-- ACTIVITY --
Which lines in the listing below contain "validate"? Copy each of them.

-- DATA FOR REVIEW --
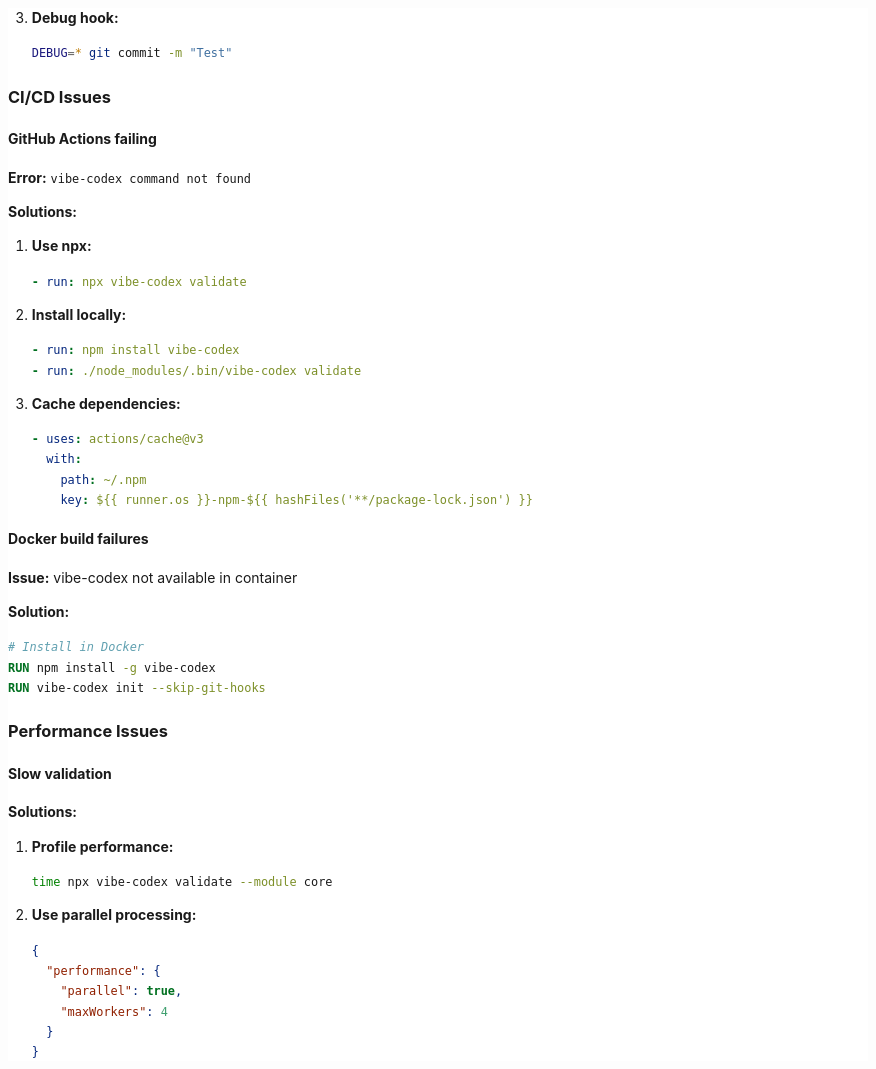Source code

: 3. **Debug hook:**
   ```bash
   DEBUG=* git commit -m "Test"
   ```

### CI/CD Issues

#### GitHub Actions failing

**Error:** `vibe-codex command not found`

**Solutions:**

1. **Use npx:**
   ```yaml
   - run: npx vibe-codex validate
   ```

2. **Install locally:**
   ```yaml
   - run: npm install vibe-codex
   - run: ./node_modules/.bin/vibe-codex validate
   ```

3. **Cache dependencies:**
   ```yaml
   - uses: actions/cache@v3
     with:
       path: ~/.npm
       key: ${{ runner.os }}-npm-${{ hashFiles('**/package-lock.json') }}
   ```

#### Docker build failures

**Issue:** vibe-codex not available in container

**Solution:**
```dockerfile
# Install in Docker
RUN npm install -g vibe-codex
RUN vibe-codex init --skip-git-hooks
```

### Performance Issues

#### Slow validation

**Solutions:**

1. **Profile performance:**
   ```bash
   time npx vibe-codex validate --module core
   ```

2. **Use parallel processing:**
   ```json
   {
     "performance": {
       "parallel": true,
       "maxWorkers": 4
     }
   }
   ```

-- EXERCISE RESPONSE --
   - run: npx vibe-codex validate
   - run: ./node_modules/.bin/vibe-codex validate
   time npx vibe-codex validate --module core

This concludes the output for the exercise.